Ander se rascó la frente.

—Me he dejado llevar. —Sonaba arrepentido, pero no estaba segura—. ¿Podemos ir a hablar a alguna parte?

—No exactamente.

Señaló al grupo de visita. Ander y ella estaban a un metro y medio detrás de los demás estudiantes. No podían marcharse.

¿Qué quería de ella? Primero el accidente de coche, luego apareció en su casa, después la siguió al despacho del abogado, ¿y ahora eso? Cada vez que se encontraba con él era algún tipo de invasión de la intimidad.

—Por favor —dijo—, necesito hablar contigo.

—Sí, bueno, yo también tenía que hablar contigo cuando mi padre recibió el presupuesto de la reparación del coche. ¿Recuerdas? Pero cuando llamé al número que cortésmente me diste, lo cogió alguien que no te conocía de nada…

—Déjame explicarme. Van a interesarte las cosas que tengo que decirte.

Ella se tiró del cuello de la blusa, que era demasiado cerrado. Margaret estaba diciendo algo sobre la dote de una princesa ahogada. La masa de estudiantes comenzó a moverse hacia unas cajas de cristal a la derecha de la sala.

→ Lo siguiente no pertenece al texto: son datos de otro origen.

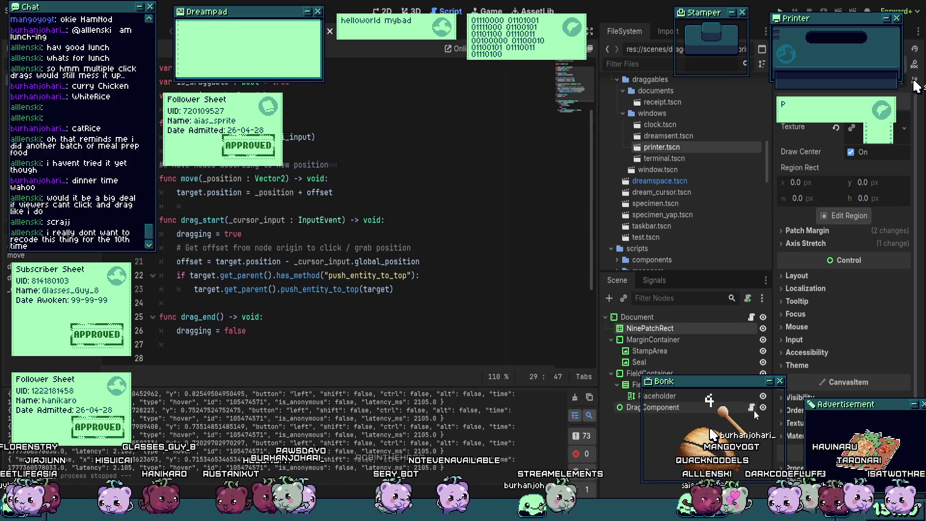
scroll(318, 245, "up", 2)
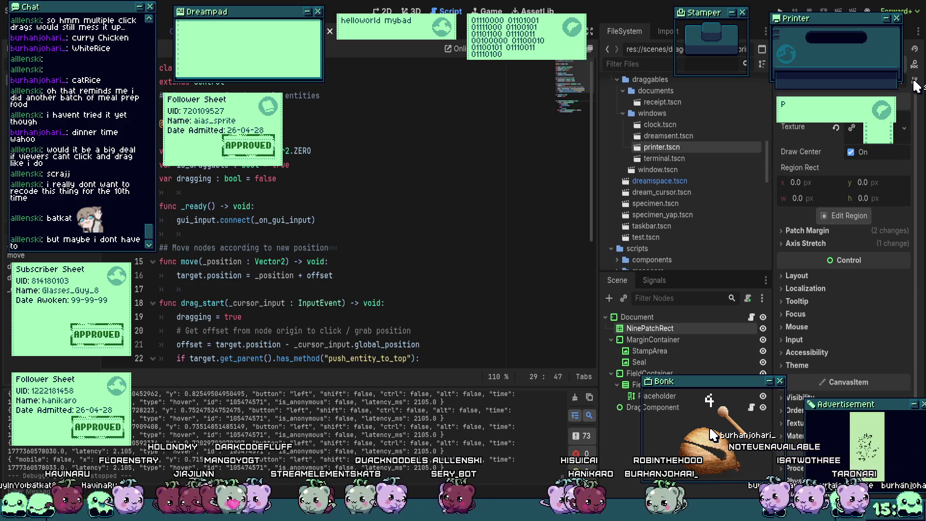
left_click(664, 169)
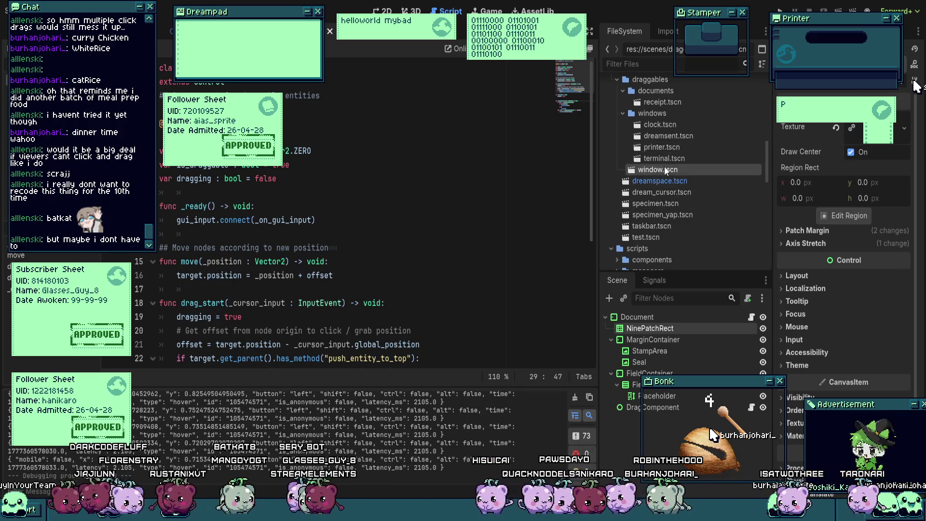
Step: Open window.tscn and its Window script, then show the Window scene in 2D
double_click(664, 166)
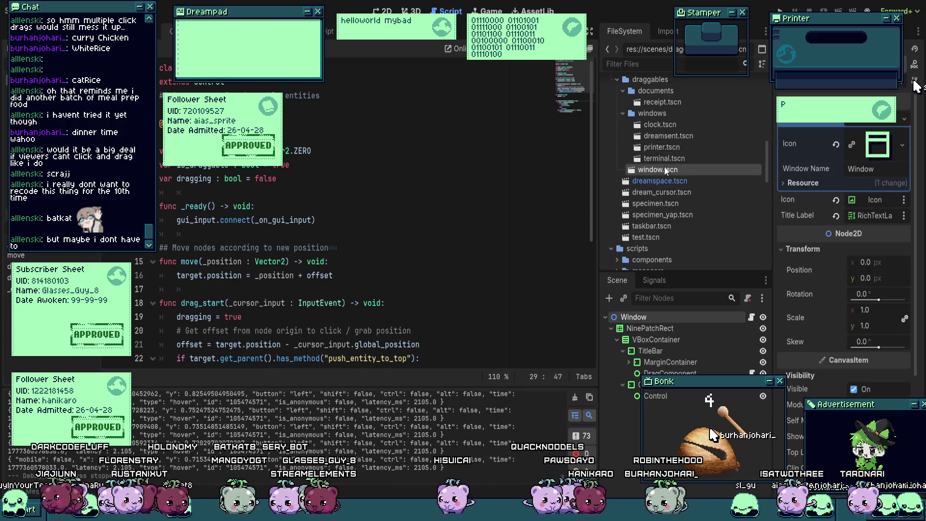
left_click(751, 316)
left_click(363, 315)
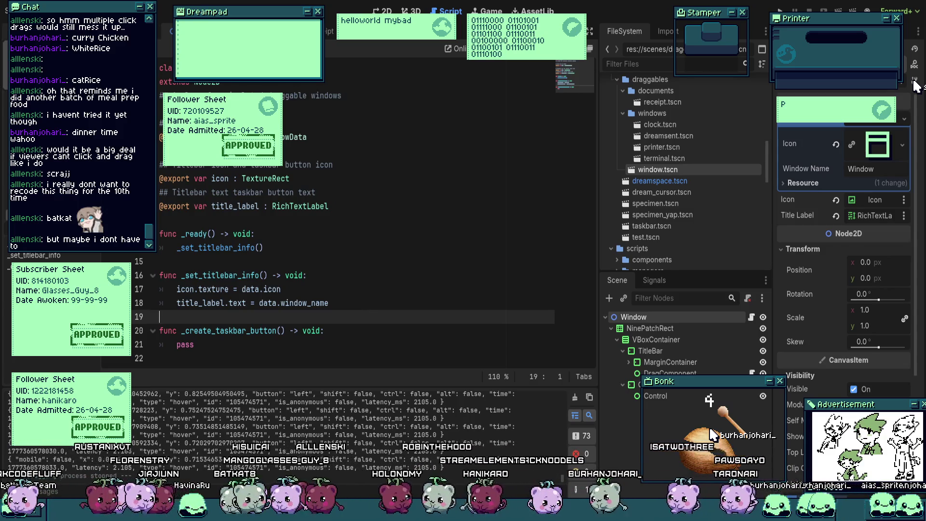
key("ctrl+Tab")
key("ctrl+Tab")
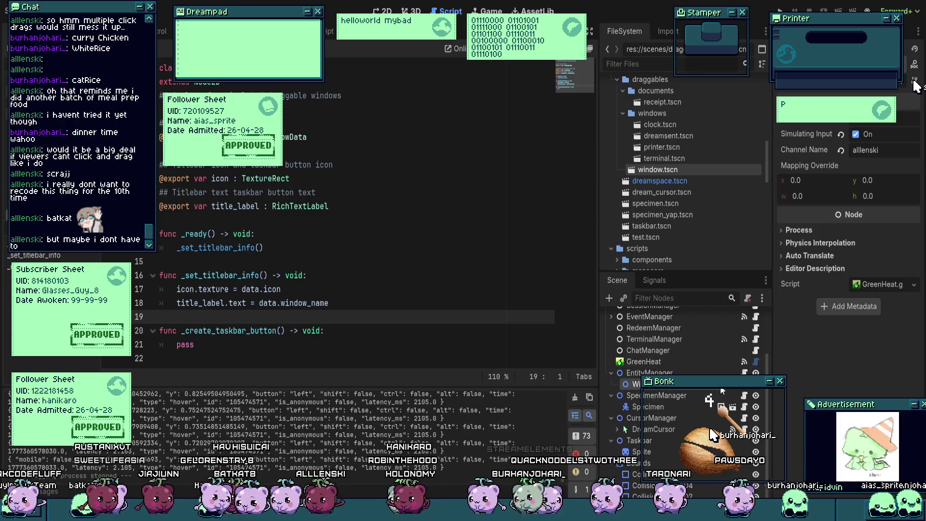
key("ctrl+F1")
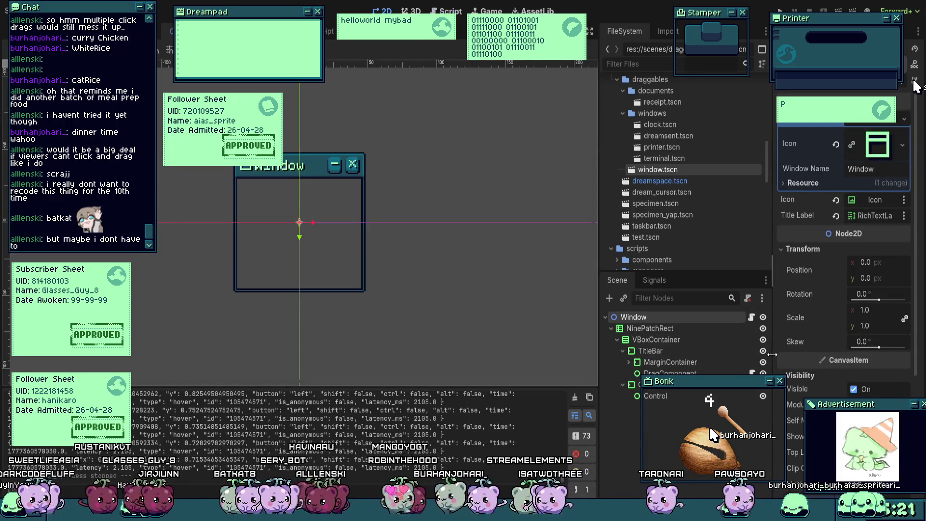
Step: Open drag_component.gd, review _on_gui_input at line 30, and go to the end of the move() header
left_click(750, 317)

Ander la cogió de la mano. El firme contacto y la piel suave la hicieron estremecerse.

—Va en serio. Tu vida está…

Ella apartó la mano.

—Si le digo una palabra a cualquier profesor presente, te arrestarán por acosador.

—¿Usarán los grilletes de bronce? —bromeó.

Ella le fulminó con la mirada. Ander suspiró.

El resto del grupo se desplazó hacia una vitrina. Eureka no tenía prisa por unirse a los demás. Tenía ganas de estar con Ander, pero a la vez le daba miedo. El chico le puso las manos en los hombros.

—Sería un gran error deshacerte de mí. —Señaló por encima de su cabeza a una señal luminosa que indicaba la salida; estaba medio tapada por la gasa azul, de modo que solo se leía IDA. Le tendió la mano—. Vamos.